Gemeinschaftskunde

Mit dem Fach Gemeinschaftskunde wollen wir einen Beitrag dazu leisten, dass sich unsere Schüler zu mündigen Staatsbürgern entwickeln. Engagiert und verantwortungsvoll sollen sie das Leben im freiheitlichen Gemeinwesen mitgestalten.
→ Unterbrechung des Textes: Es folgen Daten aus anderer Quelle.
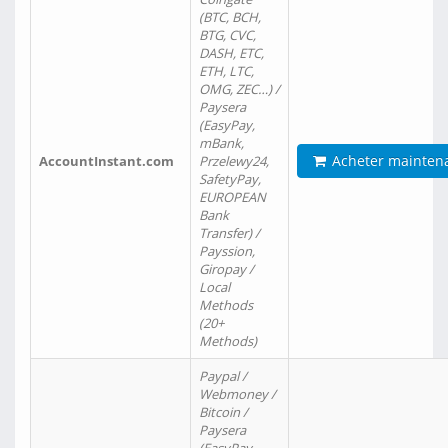
(BTC, BCH,
BTG, CVC,
DASH, ETC,
ETH, LTC,
OMG, ZEC…) /
Paysera
(EasyPay,
mBank,
Acheter mainten
AccountInstant.com
Przelewy24,
SafetyPay,
EUROPEAN
Bank
Transfer) /
Payssion,
Giropay /
Local
Methods
(20+
Methods)
Paypal /
Webmoney /
Bitcoin /
Paysera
Die Demokratie verlangt viel von ihren Bürgern: kundig, kritisch, selbstbewusst und rational sollen sie sein - zum selbstständigen Urteil fähig; Toleranz und Eigenverantwortung sollen sie mitbringen. Genau das ist das Ziel des Gemeinschaftskundeunterrichts. In ihm erwerben und trainieren die Schüler die Kompetenzen mündiger Staatsbürger. Dazu gehört auch Wissen: Wissen über die Gesellschaft und das politische System; Wissen über die Wirtschaft und die Rechtsordnung.
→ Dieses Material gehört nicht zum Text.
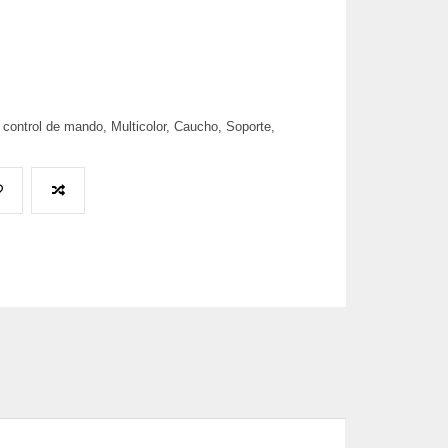
 control de mando, Multicolor, Caucho, Soporte,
Der Unterricht wird bestimmt durch den „Beutelsbacher Konsens“ - die Minimalbedingungen für politische Bildung in Deutschland:

1.) Das Überwältigungs- /Indoktrinationsverbot: Es ist nicht erlaubt, den Schüler/die Schülerin im Sinne erwünschter Meinungen zu überrumpeln und damit an der Gewinnung eines „selbständigen Urteils“ zu hindern.  

2.) Das Kontroversitätsprinzip: Was in Wissenschaft und Politik kontrovers ist, muss auch im Unterricht kontrovers erscheinen.
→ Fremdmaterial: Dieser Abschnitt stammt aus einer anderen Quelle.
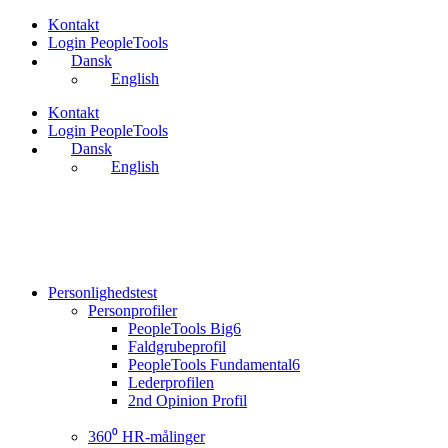
Videre
Kontakt
til
Login PeopleTools
indhold
Dansk
English
Kontakt
Login PeopleTools
Dansk
English
Personlighedstest
Personprofiler
PeopleTools Big6
Faldgrubeprofil
PeopleTools Fundamental6
Lederprofilen
2nd Opinion Profil
360⁰ HR-målinger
3.) Die Schülerorientierung: Der Schüler/die Schülerin muss in die Lage versetzt werden, eine politische Situation und seine eigene Interessenlage zu analysieren, sowie nach Mitteln und Wegen zu suchen, die vorgefundene politische Situation im Sinne seiner eigenen Interessen zu beeinflussen.